Nourbakhsh Mona, Miryounesi Mohammad, Tale Ali, Karimzadeh Parvaneh, Sadeghi Hossein, Ghasemi Mohammad-Reza, Alipour Nasrin, Pourbakhtyaran Elham, Hooman Nakisa, Razzaghy-Azar Maryam, Nourbakhsh Mitra, Klaas Lil, Schulke Daniel, Sass Jörn Oliver
Aliasghar Clinical Research Development Center, Department of Pediatrics, School of Medicine Iran University of Medical Sciences Tehran Iran.
Department of Medical Genetics, School of Medicine Shahid Beheshti University of Medical Sciences Tehran Iran.
JIMD Rep. 2025 Jul 29;66(5):e70032. doi: 10.1002/jmd2.70032. eCollection 2025 Sep.

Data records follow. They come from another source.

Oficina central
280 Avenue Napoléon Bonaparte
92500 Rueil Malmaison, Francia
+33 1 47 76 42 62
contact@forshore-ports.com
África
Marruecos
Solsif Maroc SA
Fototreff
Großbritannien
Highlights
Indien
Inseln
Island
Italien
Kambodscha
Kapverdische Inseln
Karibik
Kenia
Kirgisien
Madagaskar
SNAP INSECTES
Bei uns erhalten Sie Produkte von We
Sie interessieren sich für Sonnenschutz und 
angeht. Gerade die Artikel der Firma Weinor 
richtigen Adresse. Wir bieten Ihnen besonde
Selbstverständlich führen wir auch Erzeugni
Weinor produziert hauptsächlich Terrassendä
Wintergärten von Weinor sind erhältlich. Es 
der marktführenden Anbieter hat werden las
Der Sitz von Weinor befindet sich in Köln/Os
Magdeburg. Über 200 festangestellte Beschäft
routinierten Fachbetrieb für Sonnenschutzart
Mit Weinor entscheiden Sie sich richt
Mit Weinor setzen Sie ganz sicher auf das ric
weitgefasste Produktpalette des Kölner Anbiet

The enzyme glycine -acyltransferase (GLYAT) plays a crucial role in detoxifying both xenobiotic and endogenous compounds that contain a carboxylic acid group, such as benzoic acid. Data on the impact of human GLYAT on the glycine conjugation pathway is limited and difficult to determine. In this study, we present a 5.7-year-old girl with gross motor delay first noticed at age 5 months and speech delay evident at the time of diagnosis. To the best of our knowledge, no case of GLYAT enzyme deficiency has been reported to date. Whole exome sequencing (WES) identified a homozygous nonsense variant (NM_201648.3: c.322C>T: p.(Q108Ter)) in the that abolished GLYAT activity in vitro. The detected variant was confirmed by Sanger sequencing. The patient was treated with pantothenic acid and a mitochondrial cocktail consisting of coenzyme Q10, vitamins B1, B2, B6, B12, C, folate, and carnitine, together with a low-protein diet, which led to the alleviation of edema and hypotonia and an improvement in her motor function and social interactions. Her serum glycine level was also normalized. This case identifies a novel homozygous nonsense variant in the , leading to glycine -acyltransferase enzyme deficiency and associated developmental delays.
甘氨酸 - 酰基转移酶(GLYAT)在对含有羧酸基团的外源性和内源性化合物(如苯甲酸)进行解毒过程中起着关键作用。关于人类GLYAT对甘氨酸结合途径影响的数据有限且难以确定。在本研究中,我们报告了一名5.7岁女童,其大运动发育迟缓于5个月大时首次被发现,言语发育迟缓在诊断时明显。据我们所知,迄今为止尚未报道过GLYAT酶缺乏的病例。全外显子组测序(WES)在[具体基因名称未给出]中鉴定出一个纯合无义变异(NM_201648.3: c.322C>T: p.(Q108Ter)),该变异在体外消除了GLYAT活性。通过桑格测序确认了检测到的变异。该患者接受了泛酸以及由辅酶Q10、维生素B1、B2、B6、B12、C、叶酸和肉碱组成的线粒体复合制剂治疗,同时采用低蛋白饮食,这导致水肿和肌张力减退得到缓解,运动功能和社交互动有所改善。她的血清甘氨酸水平也恢复正常。该病例在[具体基因名称未给出]中鉴定出一种新的纯合无义变异,导致甘氨酸 - 酰基转移酶缺乏及相关发育迟缓。